Even though he’s got a set crew, Yates said the “bottom line is there is a shortage of people who will do the agricultural type work.”

Chris Bentley, a spokesman for the U.S. Department of Citizenship and Immigration Services, said the H-2A program does not have a cap.

“Farmers can bring in as many H-2A workers as they need,” Bentley said.

He noted that anyone with authorization to work in the United States can do farm work, so the pool of workers is not limited to the H-2A workers.

Farmers take ‘anybody’

Many growers who used to participate in the H-2A program have gotten out over the past decade because they consider the regulations overwhelming. Johnson says the housing form makes it clear than migrant housing has “got to be better than a Holiday Inn.”

“And you’ve got to pay $9.32 an hour,” Johnson said. “With what we’re getting for produce, we can’t afford that.”

Lively uses workers with work permits, and they make pretty good money — the most efficient apple harvesters can make $100 to $120 a day for filling 10 to 12 large bins.

When it comes to immigration, he thinks America needs to be tough but realistic.

“They should let them get in here, but don’t give them citizenship — I’ve always said that,” Lively said. “Let them work. They’re not terrorists — these people just come here to make a living, to send money home. These people are good people.”

Yates says his workers have a tremendous work ethic.

“I’ve had the same H-2A men for eight or nine years,” Yates said. “They keep their nose clean, and they’re here to work. One of my men has sent three of his kids through college.”

They aren’t here to take jobs from Americans, Yates and other growers say, mainly because most Americans simply won’t do this work anymore.

Mike Dixon, an agriculture employment consultant with the N.C. Employment Security Commission, covers Watauga, Ashe, Wilkes and Alleghany counties and says all H-2A orders for workers are posted on the ESC system.

“Anybody in the state can apply,” Dixon said. “We’ve had several (local residents) who have shown interest, have applied and have been hired.”
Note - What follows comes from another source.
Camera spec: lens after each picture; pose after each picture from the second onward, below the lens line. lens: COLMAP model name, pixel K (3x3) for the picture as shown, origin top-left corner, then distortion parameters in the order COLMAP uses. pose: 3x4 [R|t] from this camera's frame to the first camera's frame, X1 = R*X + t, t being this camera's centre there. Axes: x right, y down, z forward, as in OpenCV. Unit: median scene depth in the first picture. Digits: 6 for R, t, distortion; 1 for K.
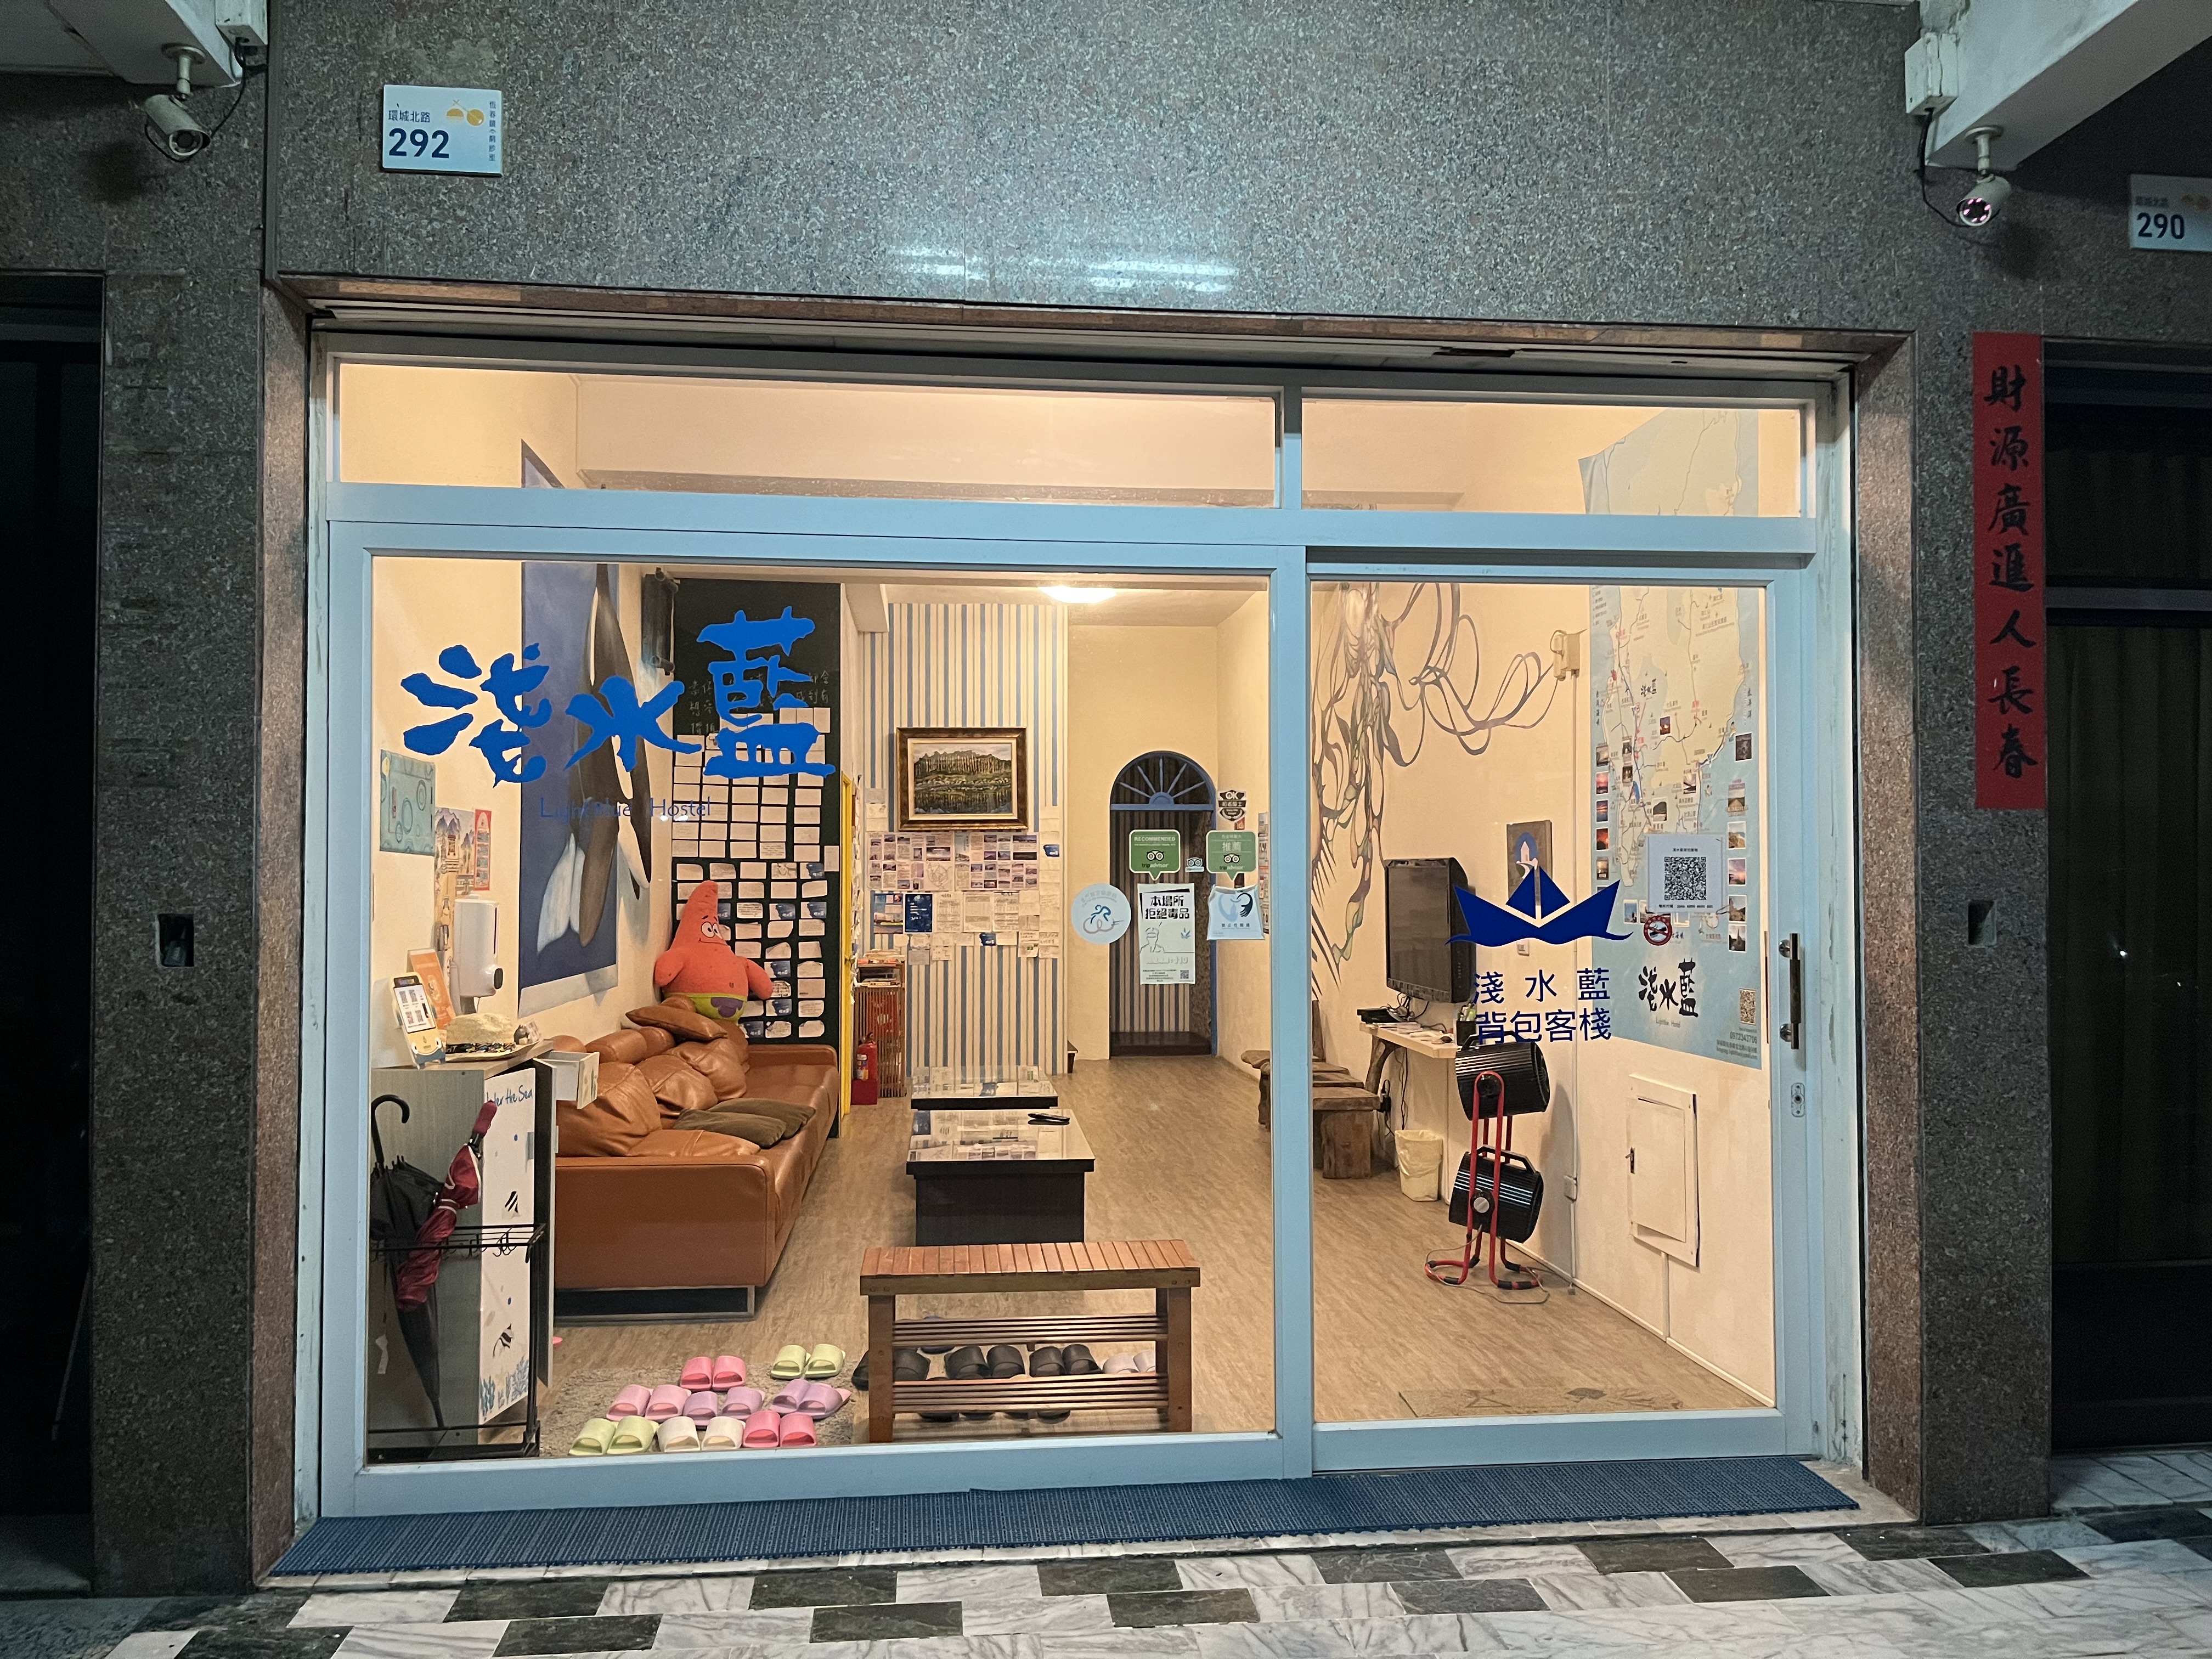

In short, Dixon said, farmers “will take anybody who’ll work.” But migrants do end up doing most of the hard physical farm work in the state.

Lively, the apple grower, said he’s already taken a hit in his vegetable fields because of the shortage in workers and he’s concerned about the apple harvest, which goes into November. He’s got about 15 acres of peppers and squash, and the peppers have only been picked once instead of five or six times.

“There’s just nobody here,” he said. “They can’t get here.”